ИСХОДНЫЙ ТЕКСТ
━━━

Перефразируя Лермонтова, Чайковский мог сказать: «Нет, я не Вагнер, я другой». Он ответил германскому коллеге не оперой, а балетом: на немецкую тему, но русским по духу. И тут оба композитора оказались близки: «Лебединое озеро» показалось для современников слишком симфоничным.

Сусальное рыцарство

В эпическом романе Ромена Роллана «Жан-Кристоф» автор устами главного героя, немецкого композитора Жана-Кристофа Крафта, оценивает Рихарда Вагнера. Как и у Чайковского, образ Вагнера двойственен: здесь и критика, и восхищение: «Музыка – безжалостное зеркало души. Чем наивнее и добросовестнее немецкий композитор, тем яснее раскрывает он слабости немецкой души: её ненадёжные устои, рыхлую чувствительность, неискренность, несколько наигранный идеализм, неуменье видеть самого себя, осмелиться взглянуть себе в лицо. Этим недугом – ложным идеализмом – страдали даже самые великие, даже Вагнер. Кристоф перечитывал его творения со скрежетом зубовным. “Лоэнгрин” казался ему до ужаса лживым. Он ненавидел это сусальное рыцарство, это несносное ханжество, ненавидел этого героя без страха и сердца, олицетворение самовлюблённой и сухой добродетели, которая восхищается собой и ценит себя превыше всего… “Летучий голландец” раздражал его своей беспросветной чувствительностью и угрюмой скукой. Герои тетралогии, эти вырождающиеся варвары, в любви были отталкивающе пошлы. Посещая сестру, Зигмунд (главный герой оперы “Валькирия”. – С.М.) слащаво распевал салонный романс. В “Сумерках богов” Зигфрид и Брунгильда, как примерные немецкие супруги, щеголяли друг перед другом – и в особенности перед публикой – своей напыщенной и многоречивой супружеской страстью. В этих произведениях переплелись все виды лжи: лжеидеализм, лжехристианство, лжеготика, лжефольклор, лжебожественность, лжечеловечность. Никогда и нигде так не выпирала из всех щелей сплошная условность, как в этом театре, который брался смести все условности. И ни глаза, ни разум, ни сердце ни на минуту не были введены в заблуждение: чтобы обмануться, надо было хотеть быть обманутым. Публика этого хотела. И Германия тешила себя этим ребяческим, устаревшим искусством спущенных с цепи “бестий” и худосочных, мистически настроенных дев.

━━━

ИСХОДНЫЕ ДАННЫЕ
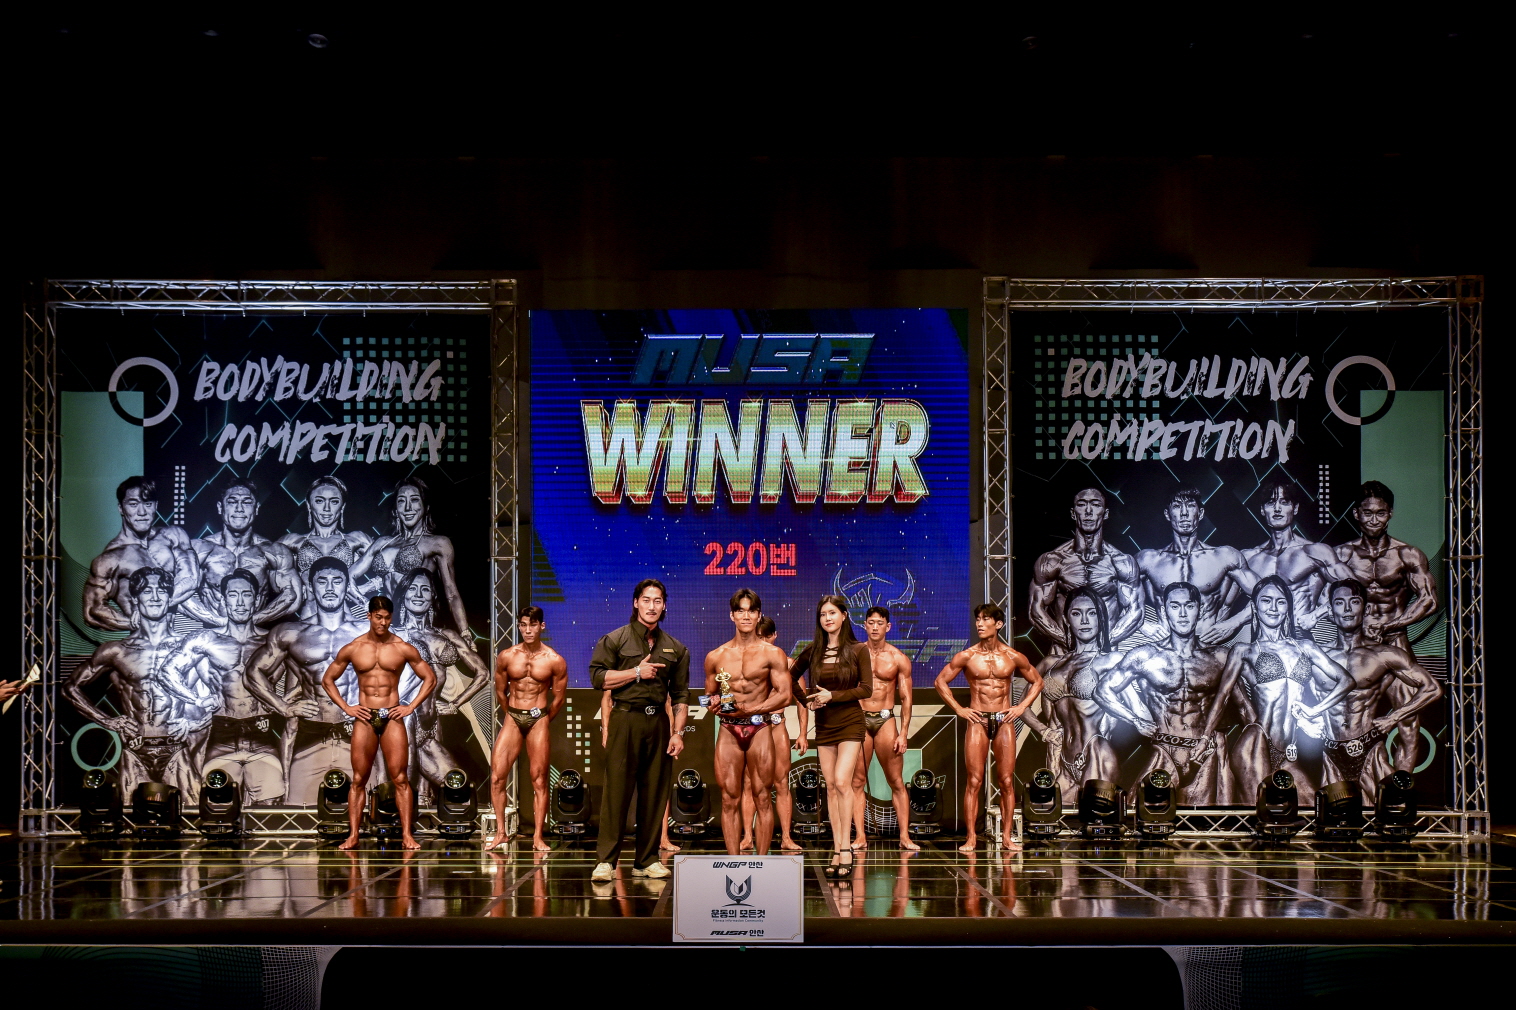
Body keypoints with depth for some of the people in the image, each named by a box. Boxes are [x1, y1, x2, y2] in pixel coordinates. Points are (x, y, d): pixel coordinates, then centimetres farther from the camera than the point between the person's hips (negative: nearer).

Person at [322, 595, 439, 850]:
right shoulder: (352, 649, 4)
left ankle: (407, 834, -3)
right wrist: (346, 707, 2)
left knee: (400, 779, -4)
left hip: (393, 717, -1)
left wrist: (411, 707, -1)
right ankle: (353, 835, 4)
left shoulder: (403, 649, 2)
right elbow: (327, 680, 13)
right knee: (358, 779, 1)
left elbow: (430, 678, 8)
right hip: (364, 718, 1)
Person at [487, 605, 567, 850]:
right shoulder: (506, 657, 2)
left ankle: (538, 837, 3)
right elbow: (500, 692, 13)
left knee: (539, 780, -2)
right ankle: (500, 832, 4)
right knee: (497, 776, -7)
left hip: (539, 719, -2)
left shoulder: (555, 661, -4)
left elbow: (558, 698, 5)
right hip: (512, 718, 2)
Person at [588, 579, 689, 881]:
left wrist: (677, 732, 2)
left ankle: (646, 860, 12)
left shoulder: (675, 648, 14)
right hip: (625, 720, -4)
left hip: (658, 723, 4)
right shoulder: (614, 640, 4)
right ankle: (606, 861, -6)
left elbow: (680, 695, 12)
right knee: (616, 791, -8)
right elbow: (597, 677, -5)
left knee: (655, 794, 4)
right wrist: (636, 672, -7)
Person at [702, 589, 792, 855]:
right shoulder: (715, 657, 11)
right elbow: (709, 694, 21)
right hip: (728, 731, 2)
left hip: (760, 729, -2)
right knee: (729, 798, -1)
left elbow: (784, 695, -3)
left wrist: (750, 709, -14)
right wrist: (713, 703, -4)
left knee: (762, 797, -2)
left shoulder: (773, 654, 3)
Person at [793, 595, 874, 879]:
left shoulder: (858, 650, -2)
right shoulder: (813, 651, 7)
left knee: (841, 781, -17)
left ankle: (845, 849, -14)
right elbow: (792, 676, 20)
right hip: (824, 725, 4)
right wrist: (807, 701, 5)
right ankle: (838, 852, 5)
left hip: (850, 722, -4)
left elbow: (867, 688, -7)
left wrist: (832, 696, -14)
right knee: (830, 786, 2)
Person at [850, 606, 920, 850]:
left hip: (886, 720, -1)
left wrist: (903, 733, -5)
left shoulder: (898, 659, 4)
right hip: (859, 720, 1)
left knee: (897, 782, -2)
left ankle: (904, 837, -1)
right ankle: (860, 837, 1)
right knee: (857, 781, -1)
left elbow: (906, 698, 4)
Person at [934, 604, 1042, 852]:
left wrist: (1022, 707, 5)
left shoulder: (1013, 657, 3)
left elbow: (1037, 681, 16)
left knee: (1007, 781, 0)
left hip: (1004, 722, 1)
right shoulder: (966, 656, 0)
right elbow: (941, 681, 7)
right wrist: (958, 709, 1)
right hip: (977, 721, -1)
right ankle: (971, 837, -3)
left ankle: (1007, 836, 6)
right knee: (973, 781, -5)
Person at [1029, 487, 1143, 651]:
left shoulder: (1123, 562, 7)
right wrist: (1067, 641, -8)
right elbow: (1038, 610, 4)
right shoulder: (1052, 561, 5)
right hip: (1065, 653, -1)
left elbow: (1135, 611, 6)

━━━

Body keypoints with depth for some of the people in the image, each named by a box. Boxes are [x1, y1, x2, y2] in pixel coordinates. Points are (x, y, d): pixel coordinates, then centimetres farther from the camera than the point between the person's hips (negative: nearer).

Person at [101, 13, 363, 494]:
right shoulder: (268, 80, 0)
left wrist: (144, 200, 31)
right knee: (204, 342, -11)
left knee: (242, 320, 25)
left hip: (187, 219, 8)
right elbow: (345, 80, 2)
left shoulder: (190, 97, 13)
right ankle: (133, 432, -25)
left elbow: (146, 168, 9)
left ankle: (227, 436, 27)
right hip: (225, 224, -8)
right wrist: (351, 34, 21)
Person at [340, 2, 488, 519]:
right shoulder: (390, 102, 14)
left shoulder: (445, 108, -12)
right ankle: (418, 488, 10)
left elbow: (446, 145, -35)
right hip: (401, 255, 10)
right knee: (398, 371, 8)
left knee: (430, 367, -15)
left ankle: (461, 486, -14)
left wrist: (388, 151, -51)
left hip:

━━━

ЗАДАНИЯ
1. Ответьте по тексту о Чайковском и Вагнере:
(a) Каким жанром Чайковский ответил германскому коллеге?
(b) Какое произведение Вагнера казалось Кристофу «до ужаса лживым»?
(c) Главным героем какой оперы назван Зигмунд?
2. Обновите в тексте о Чайковском и Вагнере фрагмент от «Перефразируя Лермонтова, Чайковский» до «современников слишком симфоничным.», заменив «современников» на «слушателей».

ОТВЕТЫ
1.
(a) Балетом.
(b) «Лоэнгрин».
(c) «Валькирия».

2.
Перефразируя Лермонтова, Чайковский мог сказать: «Нет, я не Вагнер, я другой». Он ответил германскому коллеге не оперой, а балетом: на немецкую тему, но русским по духу. И тут оба композитора оказались близки: «Лебединое озеро» показалось для слушателей слишком симфоничным.